Rihanna
Rihanna z całą swoją świtą przyleciała do Polski na gdyński koncert o jeden dzień wcześniej, by pobawić się na Open'erze podczas koncertu Kings of Leon, których uwielbia. Nie mogła również nie skorzystać z wyjątkowo łaskawej w tym miesiącu pogody.
Piosenkarka z Barbadosu zatrzymała się w w sopockim Sheratonie, skąd miała tylko kawałek do małej strefy VIP na plaży. Niestety błogi spokój zakłócił jej napierający tłum gapiów i fanów. Każdy chciał zrobić gwieździe zdjęcie, więc ochroniarze Riri musieli interweniować i zasłonili ją parasolami.

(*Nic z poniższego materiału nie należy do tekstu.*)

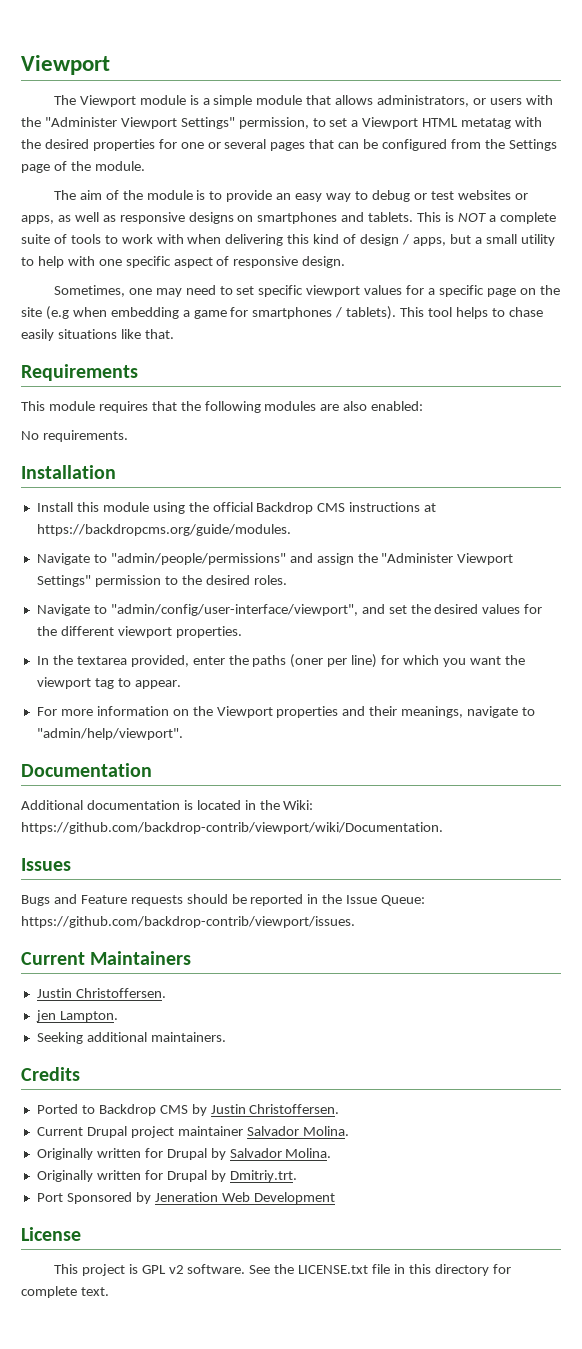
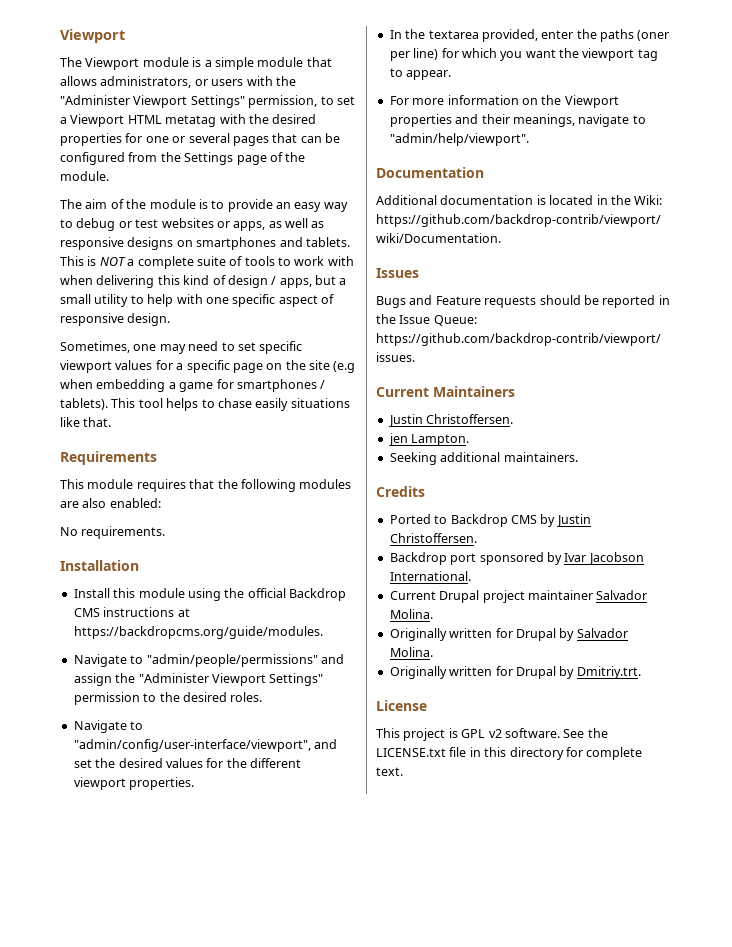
(340, 1109) none -> [389,552,644,565] [389,571,471,581] // Backdrop port sponsored by Ivar Jacobson International.
[36,1192,335,1204] // Port Sponsored by Jeneration Web Development -> (641, 672) none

Potem rozczarowana Rihanna napisała na portalu społecznościowym: "Uwięziona jak jakieś pi*ne zwierzę w klatce". Czy to przez to rozżalenie kazała potem dziesiątkom tysięcy fanów czekać aż godzinę na swój występ na gdyńskim lotnisku?
Jedno jest pewne: jej koncert z pewnością nie wynagrodził długiego oczekiwania. Wiele osób uważa, że piękna Rihanna nie dała z siebie 100%. Czy to przez popsute plażowanie?